A polyhedron is defined as the solution set of a finite number of linear equalities and inequalities:
$$P = \{x | a^T_j x ≤ b_j , j = 1, . . . , m, c^T_j x = d_j , j = 1, . . . , p\}$$ A polyhedron is thus the intersection of a finite number of halfspaces and hyper- planes. Affine sets (e.g., subspaces, hyperplanes, lines), rays, line segments, and halfspaces are all polyhedra.
I understand the use of inequalities in the equation. It is used to select the halfspaces included by the polyhedron and thus form a closed structure. But I don't understand:
What is the role of the equalities $c^T_j x = d_j , j = 1, . . . , p$
And my second question is how is the 'intersection of a finite number of halfspaces and hyper-planes' a polyhedron? i.e for example if we take 2 halfspaces $a^T_1 x ≤ b_1$ and $a^T_2 x \geq b_2$ it will form an unending triangle (informally speaking) covering a sector of the plane. How is this a polyhedron?
NOTE: I am not a mathematician, so use of intuitive terms rather than technical will be more helpful to me.
For your first question, each equality $c_j^T x = d_j$ means that the polyhedron will live inside a particular hyperplane. Intuitively, intersections of multiple hyperplanes can be seen as reducing the dimension of your polyhedron. For instance if $P \subseteq \mathbb{R}^2$ is a $2$-dimensional polyhedron living in the $xy$-plane and we intesect this with the hyperplane $x = 0$ then we are looking at the intersection of $P$ with the $x$-axis. This could be empty, a point or an interval.

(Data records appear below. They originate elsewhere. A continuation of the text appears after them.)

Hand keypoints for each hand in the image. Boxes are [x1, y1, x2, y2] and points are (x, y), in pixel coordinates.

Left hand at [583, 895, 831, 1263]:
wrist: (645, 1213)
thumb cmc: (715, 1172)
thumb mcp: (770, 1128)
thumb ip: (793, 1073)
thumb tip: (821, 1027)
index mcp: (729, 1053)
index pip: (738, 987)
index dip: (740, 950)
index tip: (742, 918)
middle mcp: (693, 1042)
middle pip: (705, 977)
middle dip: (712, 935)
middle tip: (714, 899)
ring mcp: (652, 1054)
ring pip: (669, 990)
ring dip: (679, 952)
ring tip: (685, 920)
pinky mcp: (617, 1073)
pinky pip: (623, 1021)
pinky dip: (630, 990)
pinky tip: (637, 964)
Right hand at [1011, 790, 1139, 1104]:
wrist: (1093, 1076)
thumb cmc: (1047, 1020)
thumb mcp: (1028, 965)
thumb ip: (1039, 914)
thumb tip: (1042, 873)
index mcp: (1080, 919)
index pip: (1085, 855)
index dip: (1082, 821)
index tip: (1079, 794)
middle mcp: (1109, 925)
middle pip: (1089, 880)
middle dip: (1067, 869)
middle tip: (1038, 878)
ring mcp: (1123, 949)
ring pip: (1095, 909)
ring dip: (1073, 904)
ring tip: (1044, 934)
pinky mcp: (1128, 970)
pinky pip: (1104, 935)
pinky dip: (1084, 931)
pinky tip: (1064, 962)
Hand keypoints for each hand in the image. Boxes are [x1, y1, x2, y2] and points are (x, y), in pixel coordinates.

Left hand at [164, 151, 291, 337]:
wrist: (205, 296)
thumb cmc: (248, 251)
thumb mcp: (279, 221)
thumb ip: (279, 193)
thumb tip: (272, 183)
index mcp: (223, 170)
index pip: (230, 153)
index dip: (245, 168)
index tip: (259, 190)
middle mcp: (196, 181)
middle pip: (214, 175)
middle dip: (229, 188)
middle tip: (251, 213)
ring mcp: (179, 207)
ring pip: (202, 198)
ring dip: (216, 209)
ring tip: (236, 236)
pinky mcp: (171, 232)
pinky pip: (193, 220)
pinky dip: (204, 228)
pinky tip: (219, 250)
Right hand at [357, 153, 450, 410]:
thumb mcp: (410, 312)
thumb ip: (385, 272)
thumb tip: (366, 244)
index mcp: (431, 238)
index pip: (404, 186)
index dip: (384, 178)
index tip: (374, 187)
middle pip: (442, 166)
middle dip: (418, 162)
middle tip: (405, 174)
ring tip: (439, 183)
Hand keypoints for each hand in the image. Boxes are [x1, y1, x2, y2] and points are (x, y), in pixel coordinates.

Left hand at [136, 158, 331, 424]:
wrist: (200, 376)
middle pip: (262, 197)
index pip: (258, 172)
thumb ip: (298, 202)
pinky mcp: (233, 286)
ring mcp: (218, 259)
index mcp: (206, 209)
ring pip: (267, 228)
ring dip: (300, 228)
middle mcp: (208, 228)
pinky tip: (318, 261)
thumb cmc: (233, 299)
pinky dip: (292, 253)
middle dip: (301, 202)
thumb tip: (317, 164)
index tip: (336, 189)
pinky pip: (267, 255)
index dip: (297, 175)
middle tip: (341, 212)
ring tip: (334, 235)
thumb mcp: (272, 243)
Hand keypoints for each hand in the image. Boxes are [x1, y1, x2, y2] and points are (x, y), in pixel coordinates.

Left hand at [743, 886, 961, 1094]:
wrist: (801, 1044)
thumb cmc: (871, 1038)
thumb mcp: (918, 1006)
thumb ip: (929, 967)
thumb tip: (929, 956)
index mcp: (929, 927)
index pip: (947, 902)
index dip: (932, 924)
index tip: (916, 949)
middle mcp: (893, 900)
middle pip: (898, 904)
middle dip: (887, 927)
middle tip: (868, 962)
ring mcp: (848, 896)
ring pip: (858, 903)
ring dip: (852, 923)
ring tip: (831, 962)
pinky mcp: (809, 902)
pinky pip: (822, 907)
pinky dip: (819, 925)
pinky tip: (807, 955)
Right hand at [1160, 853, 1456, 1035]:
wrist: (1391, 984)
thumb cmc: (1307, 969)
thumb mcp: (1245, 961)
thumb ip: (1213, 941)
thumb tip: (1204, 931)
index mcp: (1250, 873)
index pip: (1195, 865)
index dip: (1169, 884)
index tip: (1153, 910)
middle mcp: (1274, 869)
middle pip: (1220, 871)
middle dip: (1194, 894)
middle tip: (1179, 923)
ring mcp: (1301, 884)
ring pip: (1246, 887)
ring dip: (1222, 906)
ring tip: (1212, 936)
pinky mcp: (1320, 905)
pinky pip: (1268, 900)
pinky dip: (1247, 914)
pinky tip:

For your second question, your example is certainly a polyhedron however not a bounded one. Intuitively the definition of polyhedron is describing which solid objects have 'flat' bounding faces. Usually the important things for a polyhedron are knowing which points lie inside and what its faces look like. Generally it is not a problem if the polyhedron is not bounded.